A distribuição dos minerais argilosos dos sedimentos superficiais da Ria de Aveiro estudada por Gomes e Delgado (1991) põem em evidência 4 zonas caracterizadas por associações minerais distintas (Fig. 5.13 e Tabela 5.2). As associações das zonas A e B reflectem a natureza dos materiais oriundos dos solos que revestem as zonas cristalofílicas e proterozóicas das bacias de drenagem, enquanto a zona C está de acordo com o acarreio proveniente das formações argilo- siltosas do Mesozóico. A zona D (onde se incluem as estações amostradas no presente trabalho) é o resultado da mistura das alimentações fluvial e marinha.

Tabela 5.2 Associações de minerais argilosos estabelecidas nos sedimentos recentes da Ria de Aveiro (Gomes e Delgado, 1991).
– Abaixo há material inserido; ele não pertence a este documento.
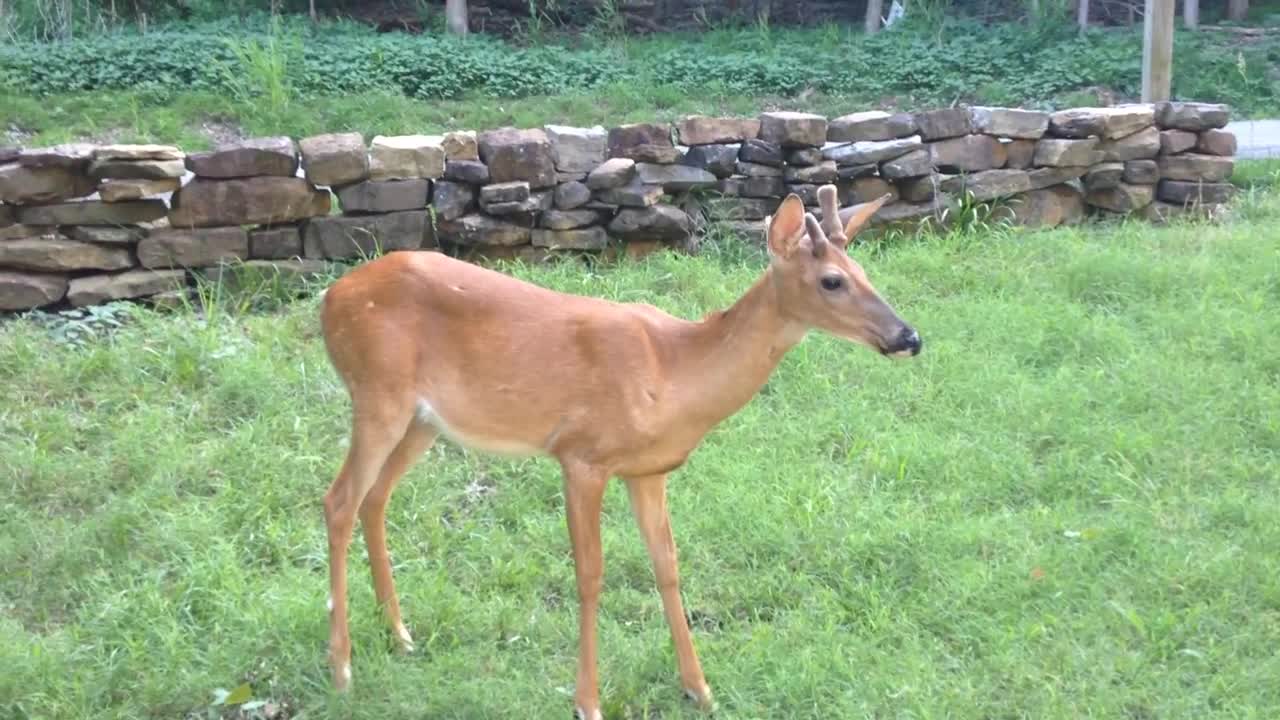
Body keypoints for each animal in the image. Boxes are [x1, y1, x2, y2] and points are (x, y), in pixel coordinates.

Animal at [318, 181, 921, 712]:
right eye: (831, 281)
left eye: (866, 272)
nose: (909, 336)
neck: (676, 374)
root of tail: (329, 299)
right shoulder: (581, 455)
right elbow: (590, 575)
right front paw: (588, 701)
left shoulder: (647, 470)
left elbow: (668, 566)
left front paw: (699, 689)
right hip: (377, 393)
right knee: (339, 500)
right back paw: (342, 667)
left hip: (423, 420)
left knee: (376, 499)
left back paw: (400, 634)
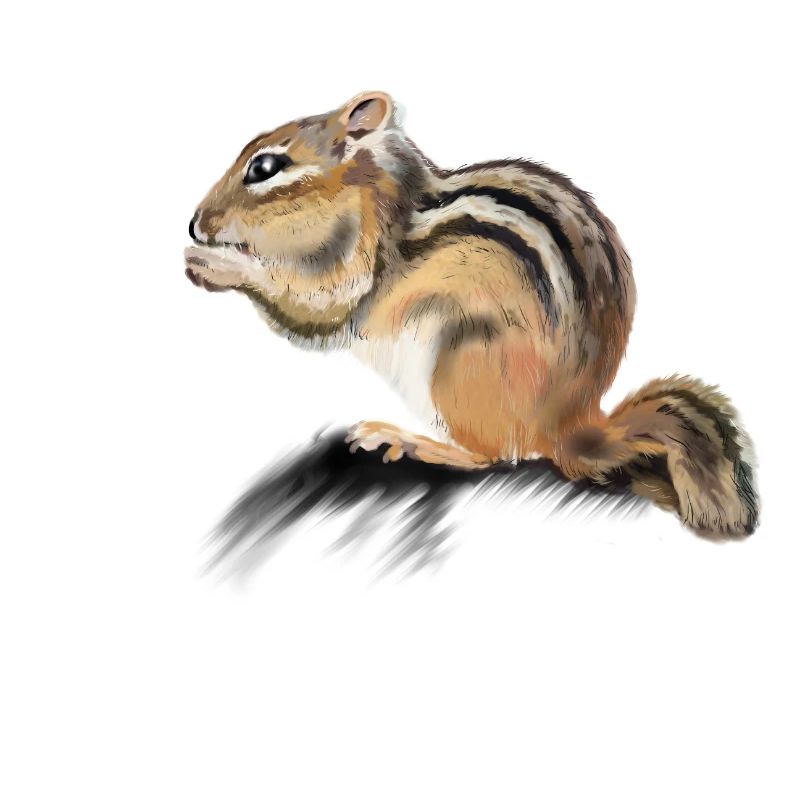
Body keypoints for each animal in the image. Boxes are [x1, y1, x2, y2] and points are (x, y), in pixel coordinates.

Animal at [185, 91, 759, 536]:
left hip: (459, 360)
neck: (369, 190)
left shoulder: (359, 259)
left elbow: (317, 307)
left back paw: (410, 441)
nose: (195, 224)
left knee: (495, 456)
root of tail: (571, 425)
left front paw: (216, 265)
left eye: (265, 167)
Zonas Associações mineralógicas

Zona A clorite + caulinite + ilite + interestratificados irregulares ilite-vermiculite e ilite-clorite + gibsite

Zona B caulinite + ilite + clorite + interestratificados irregulares ilite-vermiculite, vermiculite + “intergrades” vermiculite-hidróxido de alumínio + gibsite

Zona C ilite + esmectite + caulinite + interestratificados irregulares ilite-esmectite

Zona D ilite + caulinite + clorite + interestratificados irregulares ilite-vermiculite e ilite-clorite

O estudo da mineralogia dos sedimentos em suspensão nos rios e ribeiras que drenam para a laguna, efectuado por Gomes (1987), revela que a mica é o mineral dominante em todos os cursos de água (~40%), seguida da caulinite (~30%), do quartzo (~20%) e da clorite, que não excede os 15%, enquanto o teor em feldspatos não ultrapassa os 5% (Fig. 5.14).
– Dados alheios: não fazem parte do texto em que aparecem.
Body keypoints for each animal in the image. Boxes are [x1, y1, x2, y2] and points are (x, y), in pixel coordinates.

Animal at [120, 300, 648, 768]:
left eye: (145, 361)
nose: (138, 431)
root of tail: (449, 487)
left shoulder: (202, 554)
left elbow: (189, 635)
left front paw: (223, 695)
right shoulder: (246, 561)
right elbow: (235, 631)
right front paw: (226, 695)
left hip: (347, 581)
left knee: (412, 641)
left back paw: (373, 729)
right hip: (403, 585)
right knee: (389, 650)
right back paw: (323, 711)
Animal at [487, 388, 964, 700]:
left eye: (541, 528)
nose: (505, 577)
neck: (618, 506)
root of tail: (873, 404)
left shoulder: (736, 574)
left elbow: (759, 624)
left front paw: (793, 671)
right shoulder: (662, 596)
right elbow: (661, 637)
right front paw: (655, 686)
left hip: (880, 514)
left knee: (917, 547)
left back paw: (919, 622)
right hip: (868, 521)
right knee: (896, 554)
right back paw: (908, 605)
Fig. 5.13 Distribuição zonal dos minerais argilosos dos sedimentos recentes da Ria de Aveiro (Gomes e Delgado, 1991).

A B

Gi – gibsite; K – caulinite; I-Mo – interestratificado ilite-montemorilonite; Mo – montemorilonite; I – ilite; ch – clorite; Mi-V – interestratificado mica-vermiculite; V – vermiculite; Mi – mica; Ca – calcite; K-F – feldspatos potássicos; Na,Ca-F – Feldspatos sódico-cálcicos; Q – quartzo.

Fig. 5.14 A – Localização das estações de colheita da carga sólida em suspensão nos rios que afluem à Ria de Aveiro; B – respectiva composição mineral, qualitativa e semi-quantitativa (Gomes, 1987).